The recently expanded 590,000 b/d Trans Mountain Expansion (TMX) pipeline's start-up has improved Asian refiners' access to heavy Canadian crude at a time when supplies of such grades have tightened, PetroChina International's chief economist Wu Qiunan said.
The TMX pipeline has cut the shipping time to export crude from Canada's west coast to Asia-Pacific to "only 19 days compared with the US Gulf [coast] which is basically 45 days," Wu said at the S&P Global Commodity Insights Appec conference in Singapore on 9 September. This "opens a very good option for Asia to receive more from Canada".

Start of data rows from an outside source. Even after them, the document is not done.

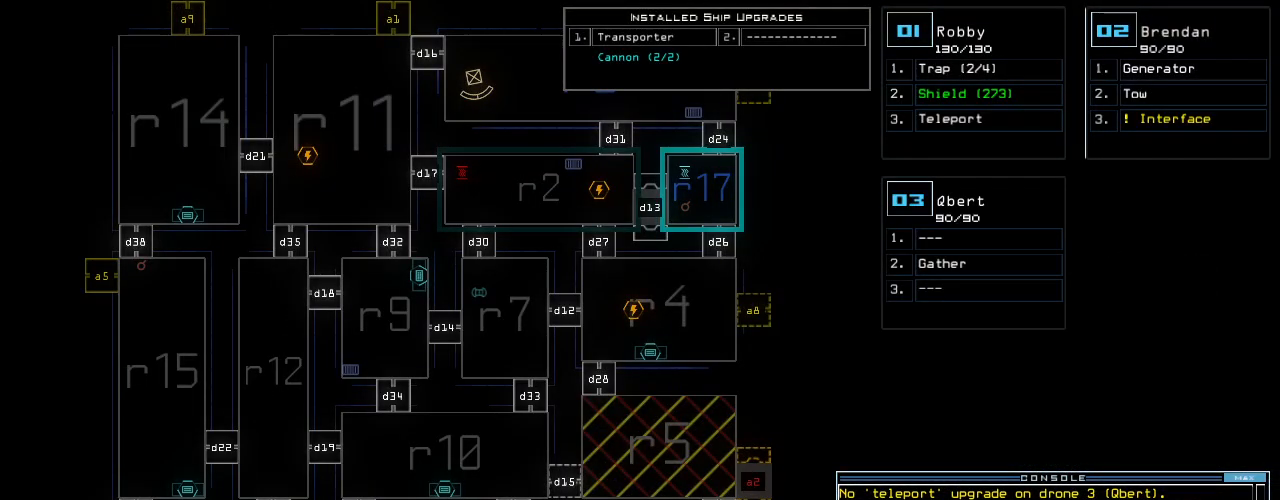
{"keys": [], "events": []}
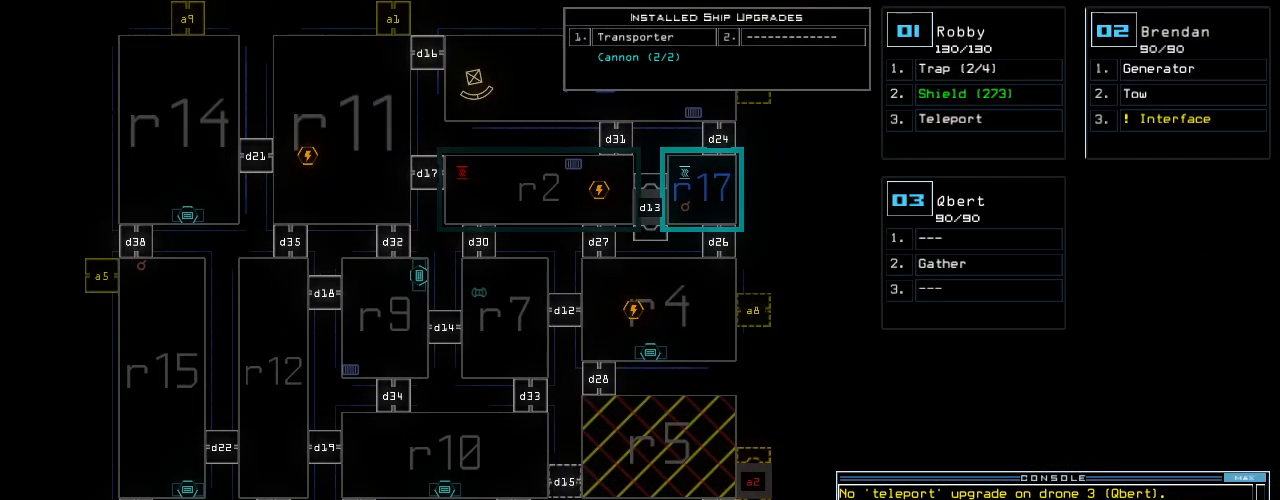
{"keys": ["left"], "events": [[420, "left", "down"]]}
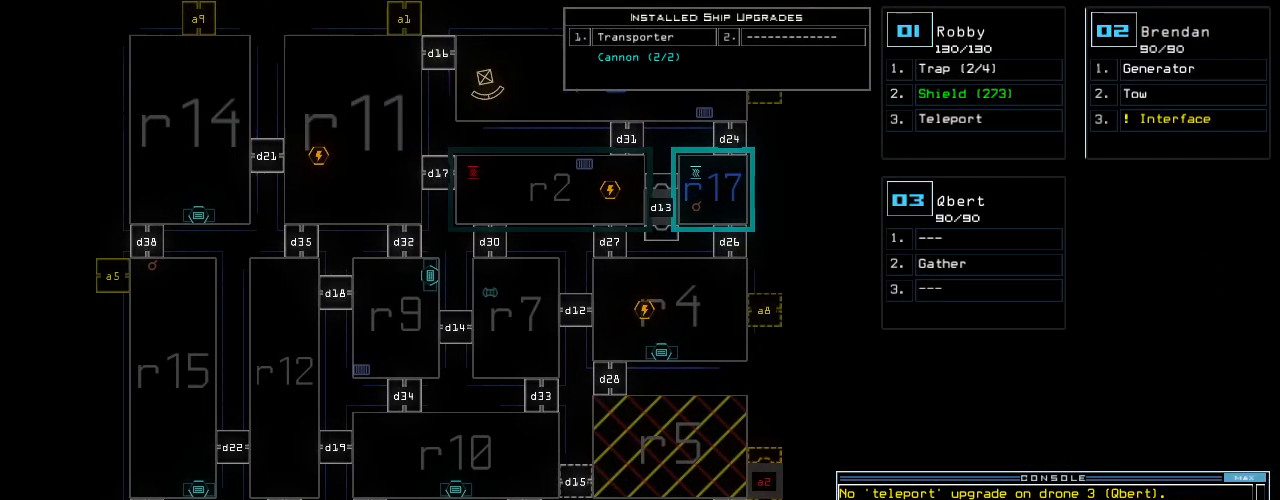
{"keys": [], "events": [[20, "left", "up"], [60, "up", "down"], [140, "up", "up"]]}
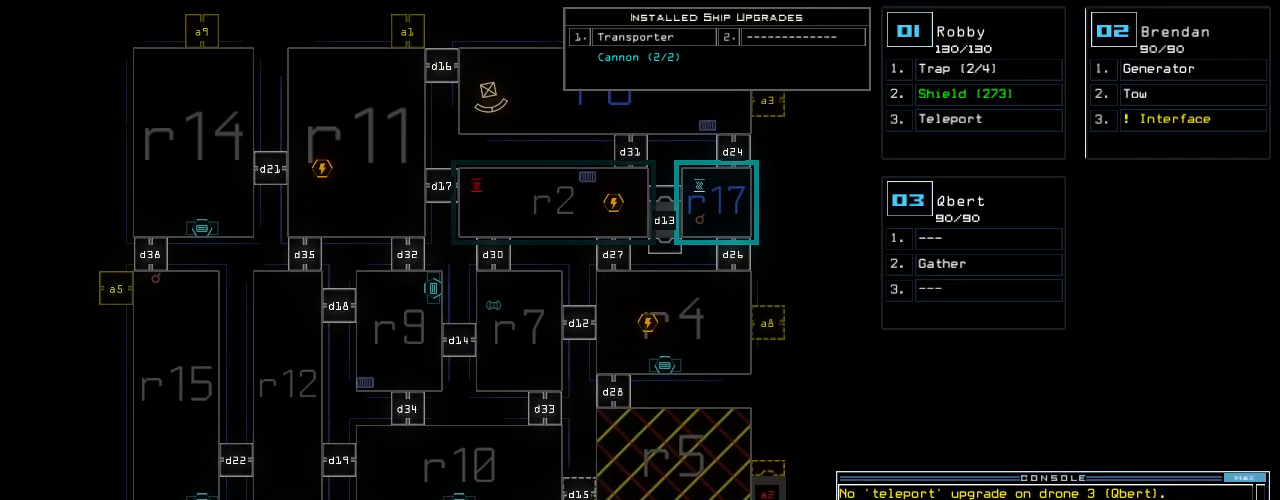
{"keys": [], "events": []}
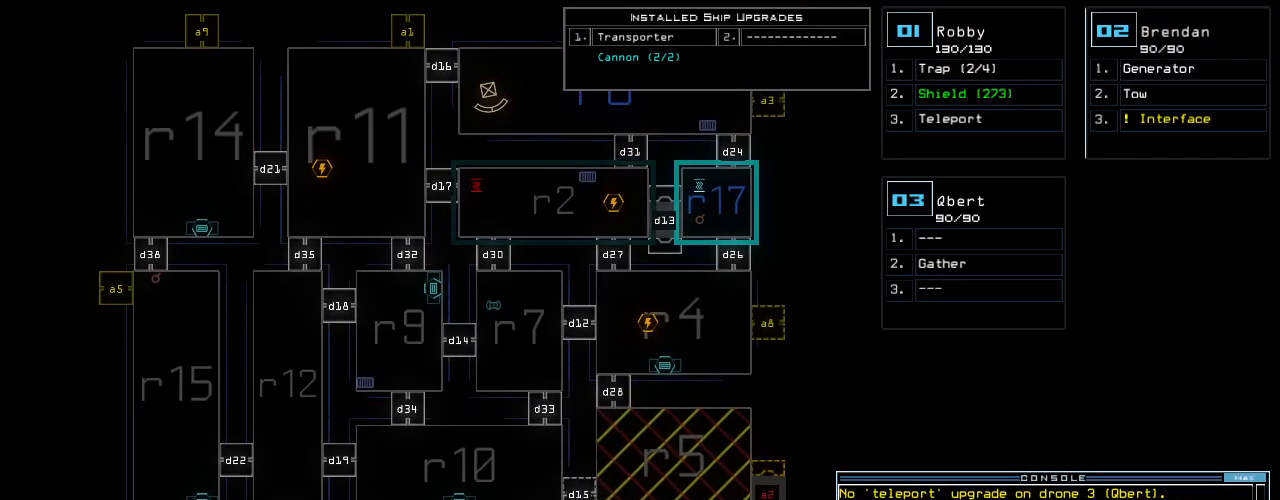
{"keys": [], "events": []}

Wu pointed out that the Middle East is seen as the "natural supply" source of crude for Asian refiners, but the freight distance to ship crude from the region is now similar to shipping crude from Canada's west coast. Canadian crude exported from the TMX pipeline is also heavy, while supplies of similar-quality crude from the Mideast have become tighter because of Opec+ production cuts. This meant that Asian refiners will "find value" for such heavy grades. Canadian crude is also not cheap and in fact has found "a fair price", Wu said.
Asian demand will continue to grow in importance against the prospect of increasing production from the Americas, including from Guyana and Brazil. Asian demand has been key in soaking up the growth of US production and exports, Norway's state-controlled Equinor's senior vice-president for crude products and liquids Alex Grant said, with Asian oil demand and US supply growth sharing a "symbiotic" relationship.
But the potential production increase from the Americas brings uncertainty to the outlook for US shale growth, especially with the current negative sentiment over oil demand growth. "We know there's going to be a lot of sources of [supply] growth coming in the next year or two, no matter what the price," Grant said. "So, the big question is what happens to US shale growth?"